Among the entries below, count the lines that contain the word "part". Respond with the count only.

§ **Information given**
[Start of section]
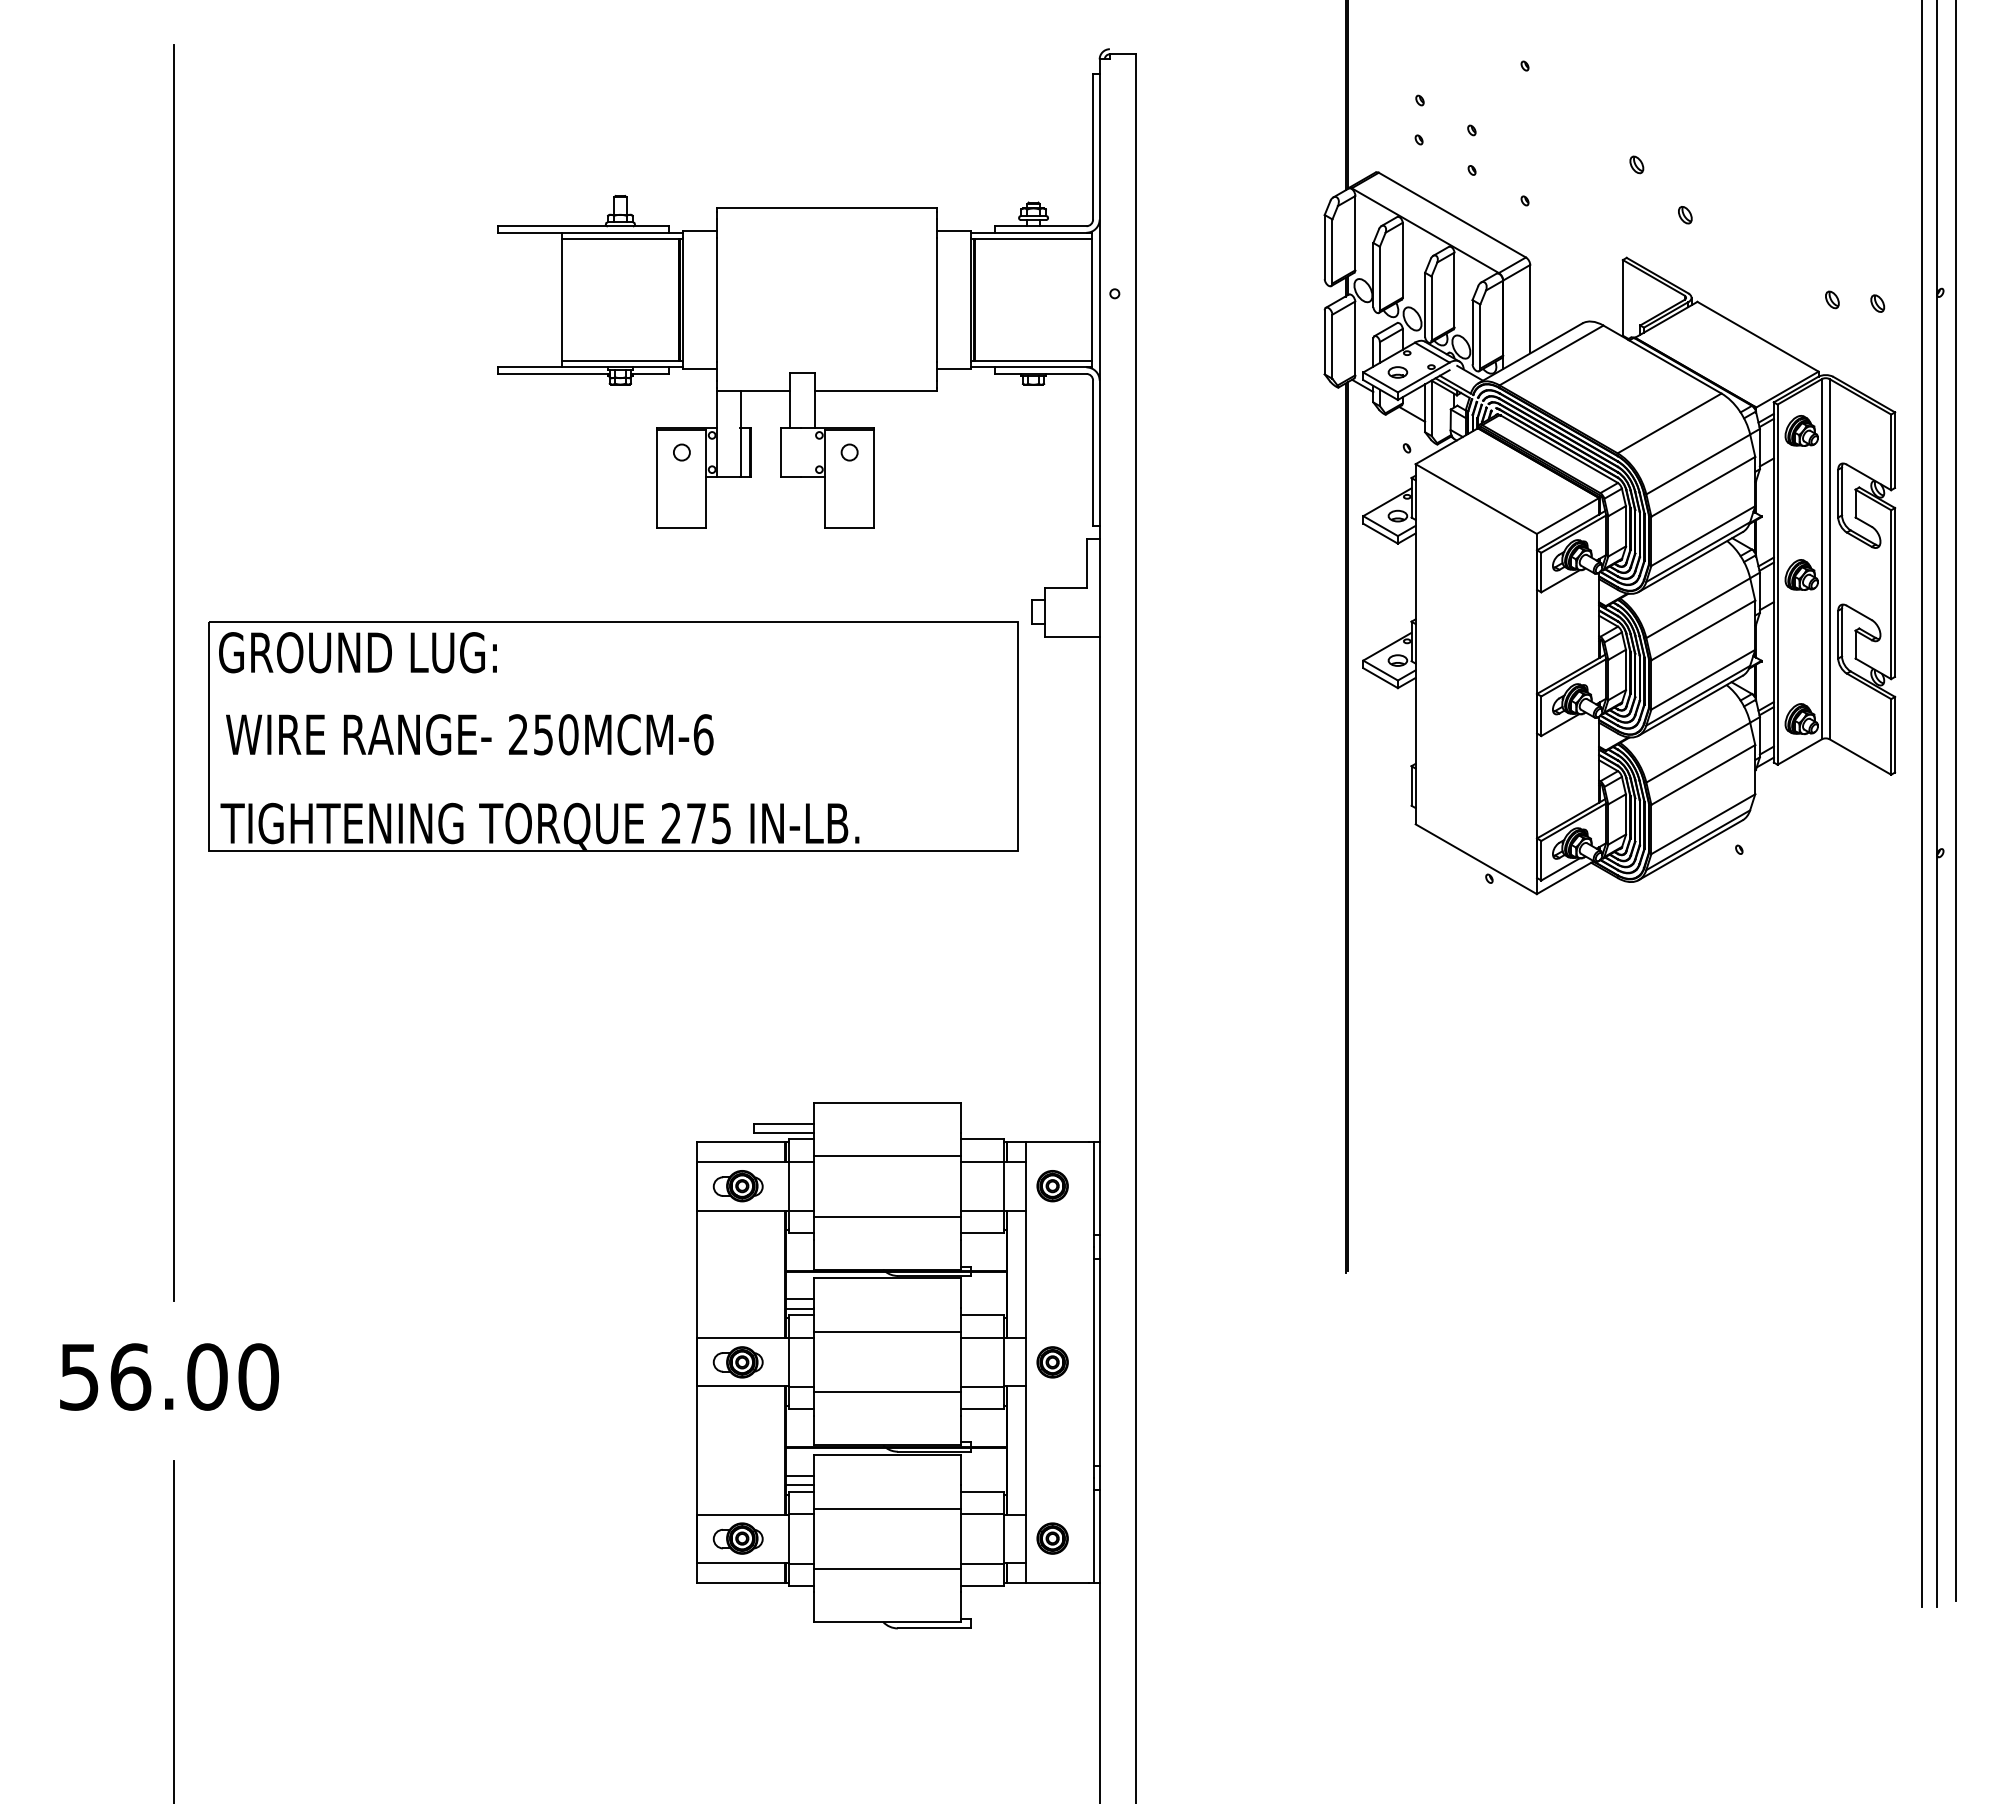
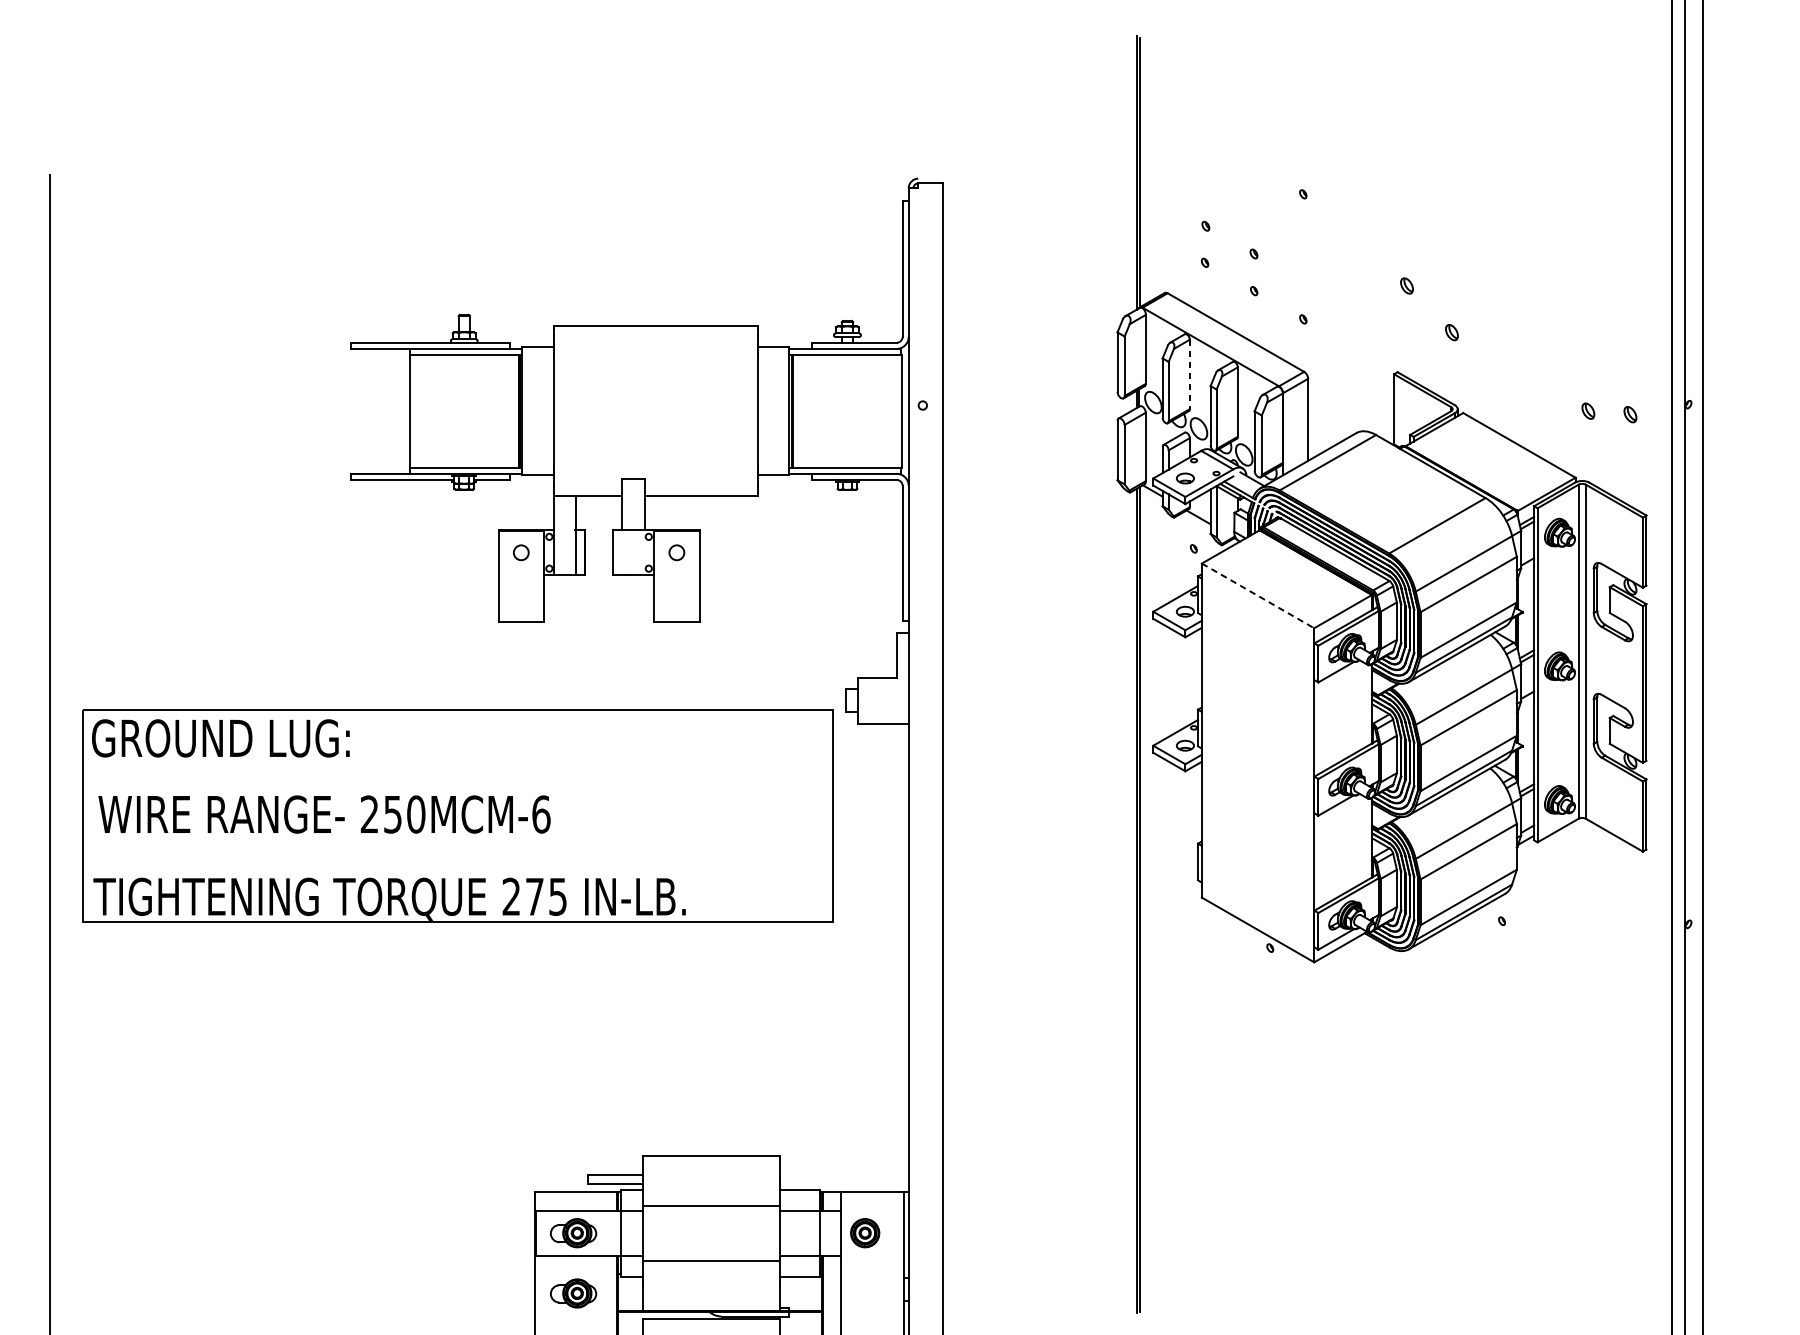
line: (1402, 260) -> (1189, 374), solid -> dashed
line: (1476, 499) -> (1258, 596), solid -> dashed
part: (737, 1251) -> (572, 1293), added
[End of section]
[Start of section]
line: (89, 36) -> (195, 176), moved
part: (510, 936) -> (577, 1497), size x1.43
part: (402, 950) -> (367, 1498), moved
[End of section]
§ **Answer to the exercise**
3